Le reportage décalé : les Américains l’appellent « le reportage du jour d’après ». Il n’est plus en prise directe sur l’évènement. En le revisitant avec un écart temporel, il restitue à l’évènement une part de sa complexité, un regard décalé. Au terme d’une enquête digne de Sherlock, Dominique Secher a retrouvé la dernière résidence de l’empereur déchu, Bokassa Ier. Il photographie les lieux restés dans leur état d’abandon : splendeur et misère d’une époque révolue, ambiguités de la politique française en Afrique, les traces nous parlent.

Dominique Sécher

Dominique Sécher

La photographie conceptuelle : littérale à travers ce qu’elle montre, elle élabore son discours à travers la somme de ce qu’elle montre. La série de Delphine Burtin intitulée « Disparition » reprend des codes de la photo conceptuelle. De simples déchets présentés comme autant de natures mortes. Mais la subtilité chromatique de chaque image, la disposition de l’objet comme une sculpture donne un poids tout différent à ce qui s’écrit dans cette série.

Delphine Burtin

Delphine Burtin

L’autobiographie familiale : elle plonge dans la petite histoire, en cherche les traces, la rejoue au moyen de la photographie. A Circulation(s) 2013, Susanna Pozzoli exposait « Passé proche », projet consacré à la petite entreprise familiale productrice de jambon. Les photos s’attardent sur des lieux désertés (où l’on retrouve le reportage décalé) et les portraits des ancêtres. L’ensemble se présente dans les tiroirs d’une commode que manipule librement le spectateur, complété par d’autres médiums que la photo (son, vidéo). Une autre tendance forte de cette photographie d’aujourd’hui : on ne se contente pas de montrer des images, il faut les intégrer dans une scénographie.

Susanna Pozzoli

Susanna Pozzoli

La tendance lynchéenne : l’univers étrange et malsain des films de David Lynch exerce une influence profonde. Le regard qu’il porte sur notre quotidien le dramatise et le porte aux limites du fantastique. Entre rituels conjuratoires et contes de fées, les photos de Mylène Blanc (série « Si le loup n’y est pas ») traduisent la subjectivité du regard photographique : le réel est inquiétant, rempli de menaces.

Mylène Blanc

Mylène Blanc

Les enfants de Düsseldorf : la célèbre école photographique de Düsseldorf a été initiée par le couple des Becher (souvenez-vous des ensembles de photos de hauts-fourneaux ou de châteaux d’eau).

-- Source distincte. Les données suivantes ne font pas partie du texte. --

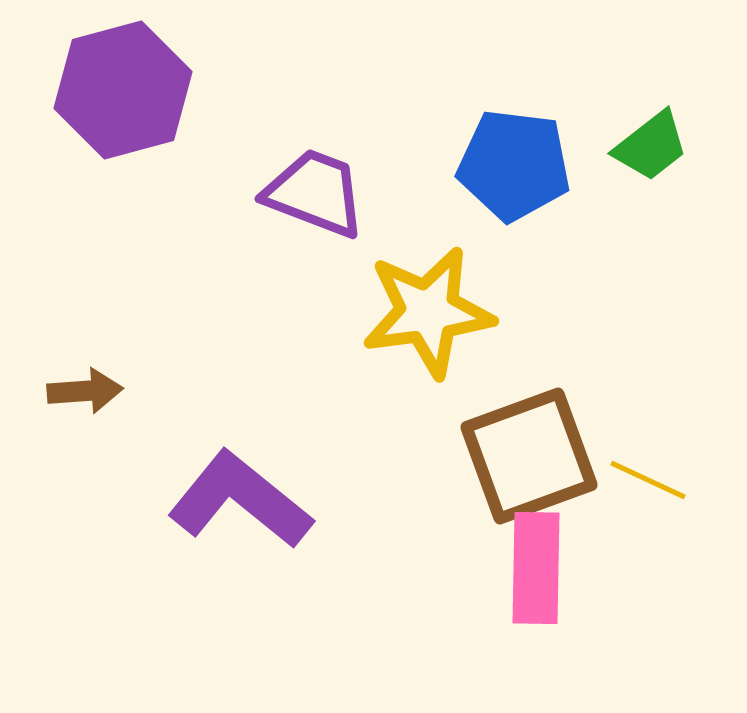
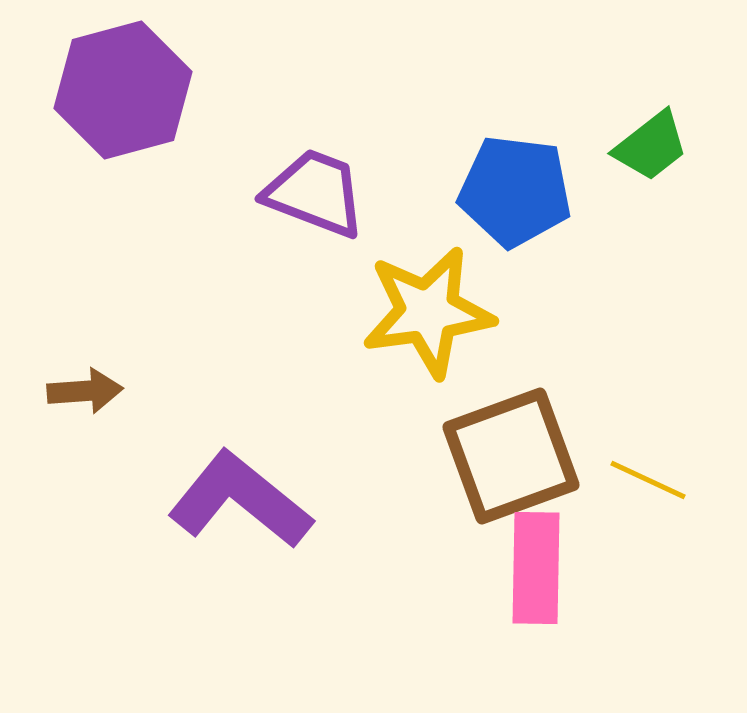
blue pentagon: moved 1 px right, 26 px down
brown square: moved 18 px left
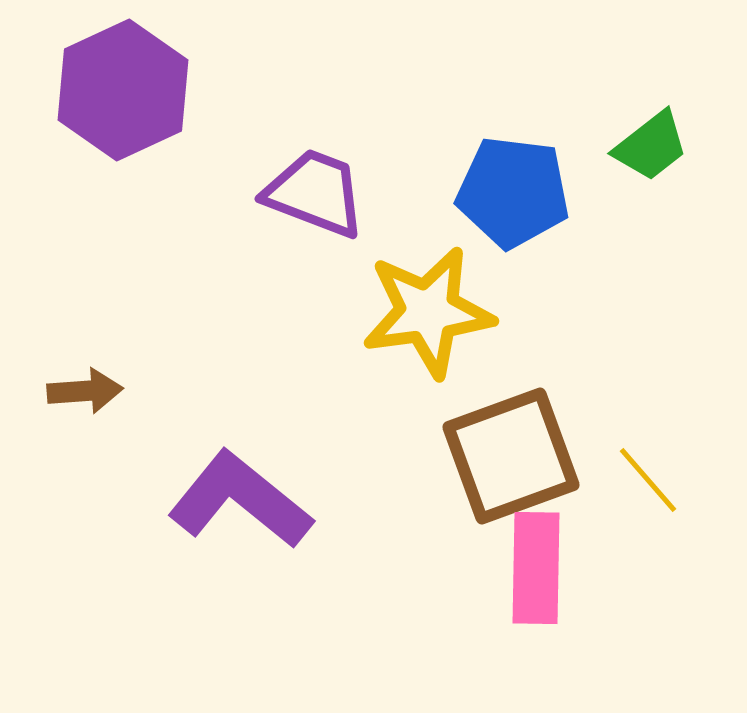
purple hexagon: rotated 10 degrees counterclockwise
blue pentagon: moved 2 px left, 1 px down
yellow line: rotated 24 degrees clockwise
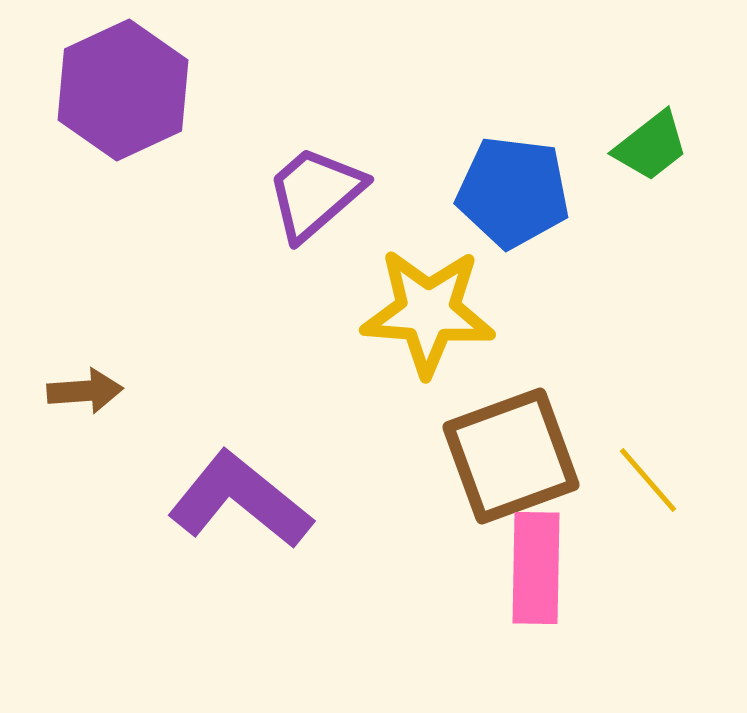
purple trapezoid: rotated 62 degrees counterclockwise
yellow star: rotated 12 degrees clockwise
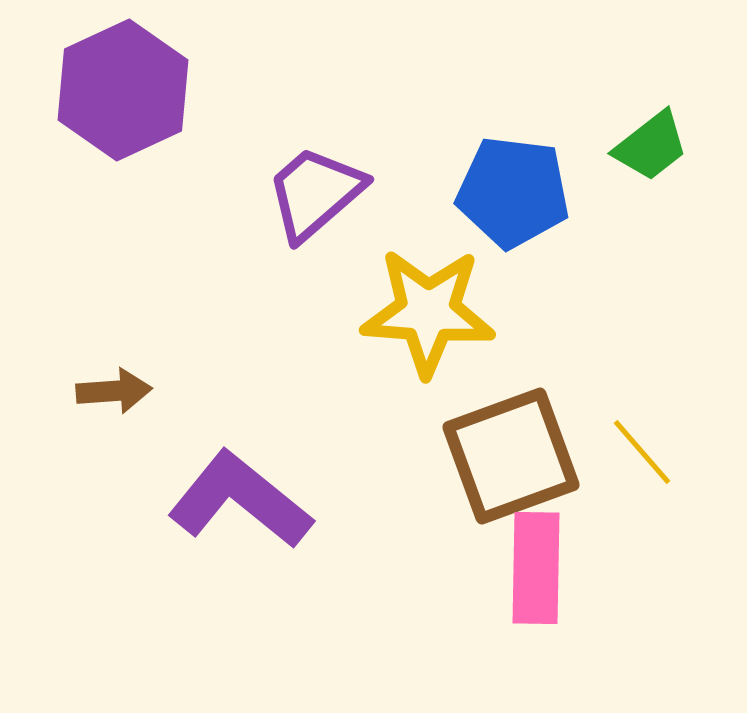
brown arrow: moved 29 px right
yellow line: moved 6 px left, 28 px up
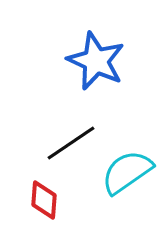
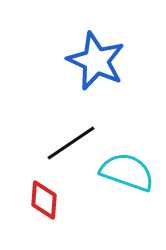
cyan semicircle: rotated 54 degrees clockwise
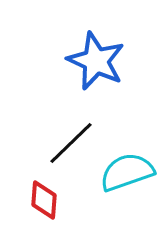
black line: rotated 10 degrees counterclockwise
cyan semicircle: rotated 38 degrees counterclockwise
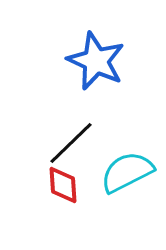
cyan semicircle: rotated 8 degrees counterclockwise
red diamond: moved 19 px right, 15 px up; rotated 9 degrees counterclockwise
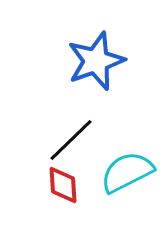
blue star: rotated 28 degrees clockwise
black line: moved 3 px up
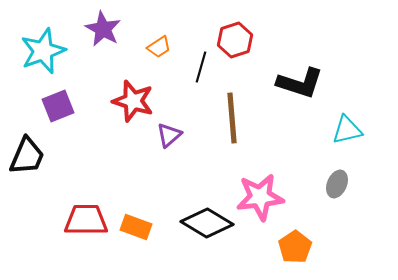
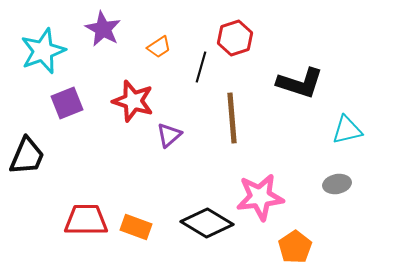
red hexagon: moved 2 px up
purple square: moved 9 px right, 3 px up
gray ellipse: rotated 56 degrees clockwise
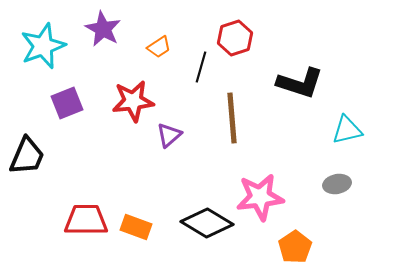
cyan star: moved 5 px up
red star: rotated 24 degrees counterclockwise
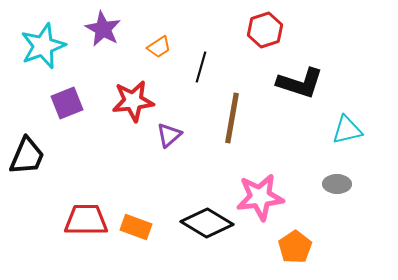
red hexagon: moved 30 px right, 8 px up
brown line: rotated 15 degrees clockwise
gray ellipse: rotated 12 degrees clockwise
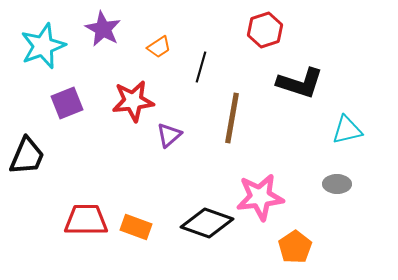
black diamond: rotated 12 degrees counterclockwise
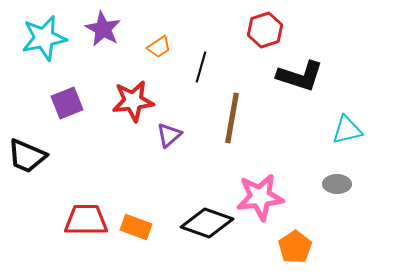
cyan star: moved 1 px right, 8 px up; rotated 9 degrees clockwise
black L-shape: moved 7 px up
black trapezoid: rotated 90 degrees clockwise
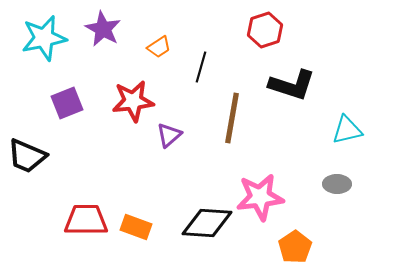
black L-shape: moved 8 px left, 9 px down
black diamond: rotated 15 degrees counterclockwise
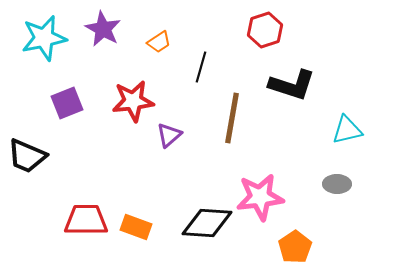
orange trapezoid: moved 5 px up
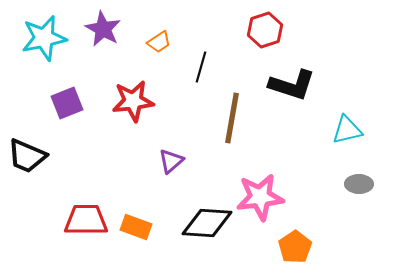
purple triangle: moved 2 px right, 26 px down
gray ellipse: moved 22 px right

C’est une photographie frontale, neutre, froide, adoptant toujours le même dispositif de prise de vues. « J’habite une ville fantôme », nous dit Thibaut Derien. Ses photographies nous montrent des devantures de commerces désaffectés, d’un autre temps. La prise de vue s’inscrit dans une tendance Düsseldorf, mais l’ensemble dessine une cité pleine de nostalgie, plus proche de l’univers D’Eugène Atget, grand photographe du Paris disparu.

Thibaut Derien

Thibaut Derien

L’humour : c’est peut-être la grande force de cette jeune photographie. Assumer totalement la veine humoristique et s’en servir pour produire des images. Ainsi le photographe allemand Thomas Herbrich élabore-t-il un canular photographique sur le thème « La vérité sur la conquête lunaire ». Imaginant que les premiers astronautes furent si émus en posant le pied sur la lune qu’ils en oublièrent de prendre des photos, il recrée la fausse prise de vue d’un faux alunissage (!). Dans un grand éclat de rire, on s’interroge intelligemment sur les pouvoirs de l’image photographique.

Thomas Herbrich

Thomas Herbrich

Thomas Herbrich

Thomas Herbrich

Il faut le redire : la liste de ces approches n’est pas exhaustive et il y a bien sûr d’autres tendances dans la jeune photographie. On le voit : les jeunes photographes connaissent les codes de la photographie. Mieux : ils s’en servent pour trouver leur voie, leur propre discours. Leur écriture personnelle.